■ **WORK INSTRUCTIONS**:
Copy out the stretch of the records below from their very start through the line containing "text_box If we", keeping every line exactly as it appears.

■ **THE RECORDS**:
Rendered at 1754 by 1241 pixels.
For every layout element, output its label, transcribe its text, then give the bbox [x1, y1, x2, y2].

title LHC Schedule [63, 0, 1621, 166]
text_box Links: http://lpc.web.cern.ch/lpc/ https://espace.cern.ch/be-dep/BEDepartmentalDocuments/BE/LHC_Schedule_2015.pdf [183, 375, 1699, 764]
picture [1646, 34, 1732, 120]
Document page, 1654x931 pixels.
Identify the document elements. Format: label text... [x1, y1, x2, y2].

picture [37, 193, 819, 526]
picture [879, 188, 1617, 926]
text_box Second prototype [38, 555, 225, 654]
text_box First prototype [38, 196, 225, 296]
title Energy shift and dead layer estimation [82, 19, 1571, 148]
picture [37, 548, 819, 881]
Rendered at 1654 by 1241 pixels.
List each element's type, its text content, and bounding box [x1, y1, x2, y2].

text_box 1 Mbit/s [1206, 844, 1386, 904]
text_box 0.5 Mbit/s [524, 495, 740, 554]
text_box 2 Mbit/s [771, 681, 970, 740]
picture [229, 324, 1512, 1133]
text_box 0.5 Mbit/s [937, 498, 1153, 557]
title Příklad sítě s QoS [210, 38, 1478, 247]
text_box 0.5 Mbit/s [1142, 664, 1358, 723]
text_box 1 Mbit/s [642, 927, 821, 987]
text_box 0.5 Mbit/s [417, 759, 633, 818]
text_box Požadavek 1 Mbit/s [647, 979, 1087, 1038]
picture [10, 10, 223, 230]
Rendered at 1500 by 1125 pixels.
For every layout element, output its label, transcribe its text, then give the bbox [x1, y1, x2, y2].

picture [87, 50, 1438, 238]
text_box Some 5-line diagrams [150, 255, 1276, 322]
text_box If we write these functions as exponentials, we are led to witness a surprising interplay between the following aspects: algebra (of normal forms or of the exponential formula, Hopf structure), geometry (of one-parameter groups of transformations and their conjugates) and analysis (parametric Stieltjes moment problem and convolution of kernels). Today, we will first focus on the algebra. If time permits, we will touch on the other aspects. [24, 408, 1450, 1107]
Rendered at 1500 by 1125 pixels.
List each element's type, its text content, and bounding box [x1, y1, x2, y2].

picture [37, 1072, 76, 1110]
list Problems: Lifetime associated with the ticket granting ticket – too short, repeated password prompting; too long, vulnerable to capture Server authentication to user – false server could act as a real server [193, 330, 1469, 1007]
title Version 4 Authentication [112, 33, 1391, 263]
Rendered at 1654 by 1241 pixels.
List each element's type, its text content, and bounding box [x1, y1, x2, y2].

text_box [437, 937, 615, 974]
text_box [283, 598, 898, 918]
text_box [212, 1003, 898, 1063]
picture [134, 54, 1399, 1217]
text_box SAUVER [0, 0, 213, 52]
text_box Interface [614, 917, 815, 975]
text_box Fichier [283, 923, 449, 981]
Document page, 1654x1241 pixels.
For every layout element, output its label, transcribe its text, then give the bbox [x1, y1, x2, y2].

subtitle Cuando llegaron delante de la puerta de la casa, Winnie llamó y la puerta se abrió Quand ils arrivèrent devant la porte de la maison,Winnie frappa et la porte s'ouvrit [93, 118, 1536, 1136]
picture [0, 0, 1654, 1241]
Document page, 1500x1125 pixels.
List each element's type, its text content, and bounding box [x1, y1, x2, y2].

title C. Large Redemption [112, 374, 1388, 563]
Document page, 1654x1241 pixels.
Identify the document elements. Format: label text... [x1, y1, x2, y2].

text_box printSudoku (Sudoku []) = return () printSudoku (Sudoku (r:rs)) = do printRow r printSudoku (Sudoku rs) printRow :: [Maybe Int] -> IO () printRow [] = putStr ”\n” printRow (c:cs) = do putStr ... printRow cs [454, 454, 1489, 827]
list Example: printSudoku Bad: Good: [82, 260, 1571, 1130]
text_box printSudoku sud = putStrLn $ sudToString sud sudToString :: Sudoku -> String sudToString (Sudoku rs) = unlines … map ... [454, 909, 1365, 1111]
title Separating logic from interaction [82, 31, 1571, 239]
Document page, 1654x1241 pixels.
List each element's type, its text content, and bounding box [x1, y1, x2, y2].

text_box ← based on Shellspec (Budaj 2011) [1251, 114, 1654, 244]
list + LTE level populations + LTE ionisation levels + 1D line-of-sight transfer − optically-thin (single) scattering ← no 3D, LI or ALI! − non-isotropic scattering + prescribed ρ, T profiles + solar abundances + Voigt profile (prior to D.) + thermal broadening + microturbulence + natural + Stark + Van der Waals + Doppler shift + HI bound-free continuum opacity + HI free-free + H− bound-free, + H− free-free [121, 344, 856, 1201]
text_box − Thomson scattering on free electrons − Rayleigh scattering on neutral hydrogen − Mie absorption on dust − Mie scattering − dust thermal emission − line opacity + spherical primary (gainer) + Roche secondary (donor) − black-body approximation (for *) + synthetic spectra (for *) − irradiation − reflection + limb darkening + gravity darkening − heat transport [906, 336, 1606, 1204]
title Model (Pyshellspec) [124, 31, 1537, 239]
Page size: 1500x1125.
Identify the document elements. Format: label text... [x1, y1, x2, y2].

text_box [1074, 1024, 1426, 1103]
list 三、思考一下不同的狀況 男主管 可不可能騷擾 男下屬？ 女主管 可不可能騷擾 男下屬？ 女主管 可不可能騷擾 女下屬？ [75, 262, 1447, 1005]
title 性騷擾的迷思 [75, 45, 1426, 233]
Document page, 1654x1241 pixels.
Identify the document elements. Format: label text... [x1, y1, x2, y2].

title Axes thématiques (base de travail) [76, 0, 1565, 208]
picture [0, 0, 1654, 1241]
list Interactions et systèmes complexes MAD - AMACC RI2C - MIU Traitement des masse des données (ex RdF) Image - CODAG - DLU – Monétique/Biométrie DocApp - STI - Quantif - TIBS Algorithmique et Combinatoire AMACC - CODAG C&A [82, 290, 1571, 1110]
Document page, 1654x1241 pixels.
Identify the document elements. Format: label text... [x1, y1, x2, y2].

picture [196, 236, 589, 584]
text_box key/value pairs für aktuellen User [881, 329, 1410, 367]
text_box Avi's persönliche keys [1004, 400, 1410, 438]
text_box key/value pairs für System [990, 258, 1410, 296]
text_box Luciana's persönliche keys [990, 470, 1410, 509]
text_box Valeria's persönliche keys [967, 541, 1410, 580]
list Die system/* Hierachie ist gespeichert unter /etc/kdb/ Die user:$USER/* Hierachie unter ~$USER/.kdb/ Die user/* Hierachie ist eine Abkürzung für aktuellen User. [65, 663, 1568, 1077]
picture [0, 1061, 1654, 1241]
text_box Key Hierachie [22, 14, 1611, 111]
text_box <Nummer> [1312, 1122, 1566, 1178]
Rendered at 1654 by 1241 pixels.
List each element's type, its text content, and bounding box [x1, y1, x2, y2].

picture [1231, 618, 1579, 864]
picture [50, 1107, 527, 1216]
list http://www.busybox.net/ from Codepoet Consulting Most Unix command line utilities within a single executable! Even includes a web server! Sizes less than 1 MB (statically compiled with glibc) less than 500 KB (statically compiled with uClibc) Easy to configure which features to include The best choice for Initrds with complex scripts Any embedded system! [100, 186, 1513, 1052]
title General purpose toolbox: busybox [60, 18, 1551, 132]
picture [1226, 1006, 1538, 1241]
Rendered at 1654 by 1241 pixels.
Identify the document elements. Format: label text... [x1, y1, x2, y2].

■ **RESPONSE TO THE TASK**:
Rendered at 1754 by 1241 pixels.
For every layout element, output its label, transcribe its text, then give the bbox [x1, y1, x2, y2].

title LHC Schedule [63, 0, 1621, 166]
text_box Links: http://lpc.web.cern.ch/lpc/ https://espace.cern.ch/be-dep/BEDepartmentalDocuments/BE/LHC_Schedule_2015.pdf [183, 375, 1699, 764]
picture [1646, 34, 1732, 120]
Document page, 1654x931 pixels.
Identify the document elements. Format: label text... [x1, y1, x2, y2].

picture [37, 193, 819, 526]
picture [879, 188, 1617, 926]
text_box Second prototype [38, 555, 225, 654]
text_box First prototype [38, 196, 225, 296]
title Energy shift and dead layer estimation [82, 19, 1571, 148]
picture [37, 548, 819, 881]
Rendered at 1654 by 1241 pixels.
List each element's type, its text content, and bounding box [x1, y1, x2, y2].

text_box 1 Mbit/s [1206, 844, 1386, 904]
text_box 0.5 Mbit/s [524, 495, 740, 554]
text_box 2 Mbit/s [771, 681, 970, 740]
picture [229, 324, 1512, 1133]
text_box 0.5 Mbit/s [937, 498, 1153, 557]
title Příklad sítě s QoS [210, 38, 1478, 247]
text_box 0.5 Mbit/s [1142, 664, 1358, 723]
text_box 1 Mbit/s [642, 927, 821, 987]
text_box 0.5 Mbit/s [417, 759, 633, 818]
text_box Požadavek 1 Mbit/s [647, 979, 1087, 1038]
picture [10, 10, 223, 230]
Rendered at 1500 by 1125 pixels.
For every layout element, output its label, transcribe its text, then give the bbox [x1, y1, x2, y2].

picture [87, 50, 1438, 238]
text_box Some 5-line diagrams [150, 255, 1276, 322]
text_box If we write these functions as exponentials, we are led to witness a surprising interplay between the following aspects: algebra (of normal forms or of the exponential formula, Hopf structure), geometry (of one-parameter groups of transformations and their conjugates) and analysis (parametric Stieltjes moment problem and convolution of kernels). Today, we will first focus on the algebra. If time permits, we will touch on the other aspects. [24, 408, 1450, 1107]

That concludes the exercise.